Payrolls in the United States rose by 263,000 in April, solidly beating an expected gain of 185,000.
The healthy gain follows a solid 189,000 increase in March.
Two strong monthly gains following the disappointing 56,000 increase in February shows the labor market remains healthy and will likely ease fears of recession.
By Robert Hughes
Payrolls in the United States rose by 263,000 in April, solidly beating an expected gain of 185,000. The healthy gain follows a solid 189,000 increase in March. Two strong monthly gains following the disappointing 56,000 increase in February shows the labor market remains healthy and will likely ease fears of recession. The three-month average gain stands at 169,000, well below the average over the past year of 218,000 but still a good result. The 12-month average had been rising after hitting a recent low of 168,000 in September 2017, but the weak February gain pulled the 12-month average down noticeably. Overall, the April jobs report was very positive and reaffirms a cautiously optimistic outlook for the economy.
The private sector added 236,000 jobs, slightly below the ADP Research Institute estimate of 275,000 new private sector jobs (see chart). Over the past 3 months, private sector payrolls averaged a gain of 154,000 and generated a 12-month average gain of 208,000. Over the last 100 months, since the start of 2011, private payrolls have averaged gains of 200,000 new jobs, a remarkable run. It's also remarkable to see such gains at this stage of an economic expansion. The current expansion is on track to tie the record for duration in June with a length of 120 months and set a new record for expansion should the economy continue to grow through July.

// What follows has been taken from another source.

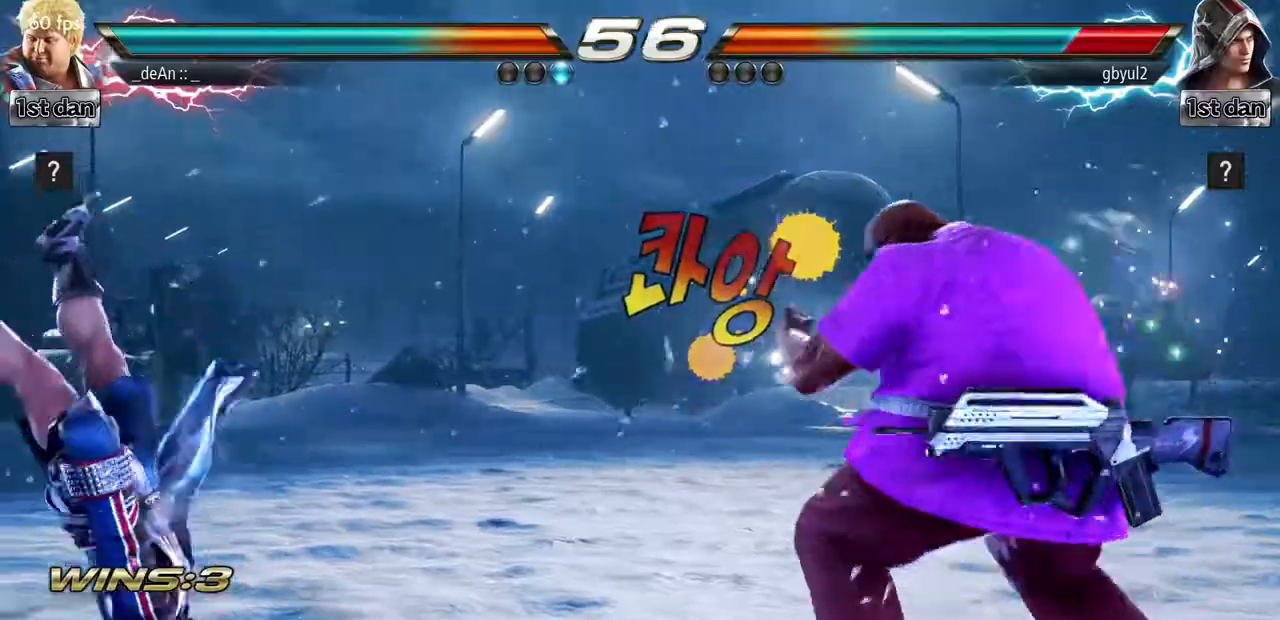
{"buttons": [], "left_stick": "center", "events": [[116, "CROSS", "down"], [383, "CROSS", "up"], [433, "left_stick", "center"]]}
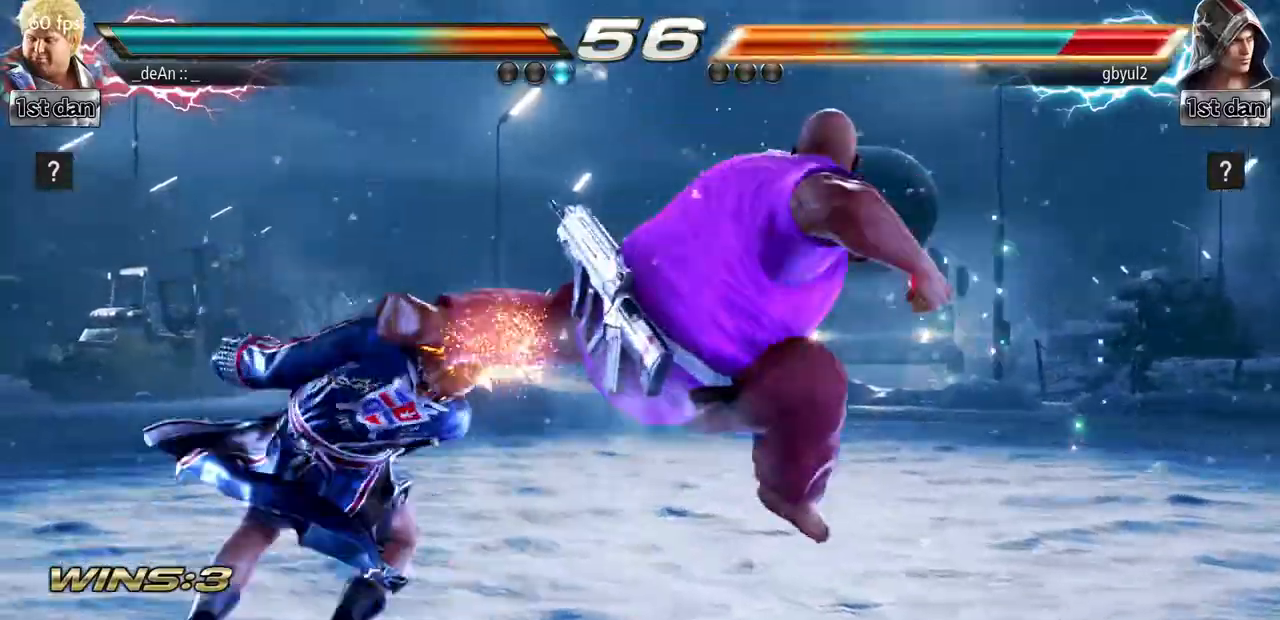
{"buttons": [], "left_stick": "left"}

Both seem highly probable at this point.
Gains in jobs were widespread among the private sector industries in April. Among the private sector gainers, construction added 33,000 jobs versus 20,000 in March and manufacturing industries added 4,000 jobs for the month after being unchanged in the prior month. Meanwhile, mining industries lost 3,000 versus a 1,000 gain previously. Combined, goods-producing industries added 34,000 new jobs in April, somewhat below the 12-month average gain of 41,000.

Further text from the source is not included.